I’m surprised at your puerile, ad hominum attack on George Will. He is in agreement with you that the mosque protests are inappropriate and unconstitutional attacks on the right of Muslims to build a house of worship wherever they legally choose, yet you recoil from standing with him on that common ground. Why is it that those of you on the left are so committed to the cause of personal destruction?

Similarly, I'm suprised that you are unfamiliar with the prevalence of Campus Speech Codes. Have you been out of the country for 25 years, or just willfully ignorant of a development so antithetical to freedom of thought at our institutions of higher learning that the Association of University Professors was compelled to publish this statement way back in 1992:


Any internet search of Campus Speech Codes will produce far more hits and recent discussion than would such a search on “KKK” or “Neo-Nazi” marches. The former is a staple of modern college life, the latter a vestige of our racist past – one concentrated in the pre-1965 Democrat south, I might add.

One of history’s great liberal philosophers – Voltaire – once famously said “I disagree with what you say, but I will defend to the death your right to say it.” So too, one of our own great Jurists – Justice Oliver Wendell Holmes – wrote into a first amendment case that the measure of our freedom is our tolerance for “ideas we hate.” Liberals once celebrated the antiseptic of free thought and the marketplace of ideas; sadly, contemporary liberalism no longer wants to compete in that marketplace, and would rather stifle free speech in the interests of a conflicted, ersatz, feel-good society.

Let the Muslims build their mosque – by letting them do so, it defines who we are. So too, by them wanting to build it where they want, it defines who they are.

Sunny B. said...


I'm sure George Will and I agree on sometimes, but he's a weasel in my book. That's good that he brings consistency in his conservatism by being in favor of private property rights and building the mosque near Ground Zero. Hell they built Wal-Mart by Civil War battlefields. There's a statue of Robert E. Lee at Gettysburg.

But alas, tis the season to make political hay. It's a time of the anti-activist judge crowd to look away from the Constitution and display their racist stripes.

Concerning the Campus Speech Codes, I never pretend to know everything and I don't devote my time to every vein in the trivial pursuit of everything. Regardless of these codes, an individual has the right to speak his mind. Speaking one's mind can result in personal attacks, jail, ridicule, assault, battery, etc. You can control the actions and reactions of those receiving your message.

In universities, my though is that you have the right to speak your ming...even if it lowers your grade. I experienced that in my college days and I learn to accept the arbitrary pettiness of a couple of ego-bound professors.

There are many burners on the stove of life and you can pay attention to every pot that boils.

I don't know that I like being called a "liberal." It's easy to group me off into a corral that allows you to dump your political perspectives on. I prefer to be thought of as an individual whose mind is a swirl of conflicting fears, experiences, human encounters, etc. that make up the ingredients of individuality.

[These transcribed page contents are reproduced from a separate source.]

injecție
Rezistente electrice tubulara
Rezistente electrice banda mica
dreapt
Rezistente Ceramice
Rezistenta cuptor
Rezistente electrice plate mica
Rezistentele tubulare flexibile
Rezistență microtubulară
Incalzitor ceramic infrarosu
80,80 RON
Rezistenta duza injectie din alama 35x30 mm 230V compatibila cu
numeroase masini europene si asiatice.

Perhaps is a mass society, that is not possible. But we are not interacting here as a mass society. We are two guys typing out our thoughts and observations in a blog comment field. Does it really matter what we as individuals think? Isn't it want the mobs thinks that is important? Could a country of 312 million people tolerate 312 million individual thinkers? Of as we get bigger do we have to condense individuality?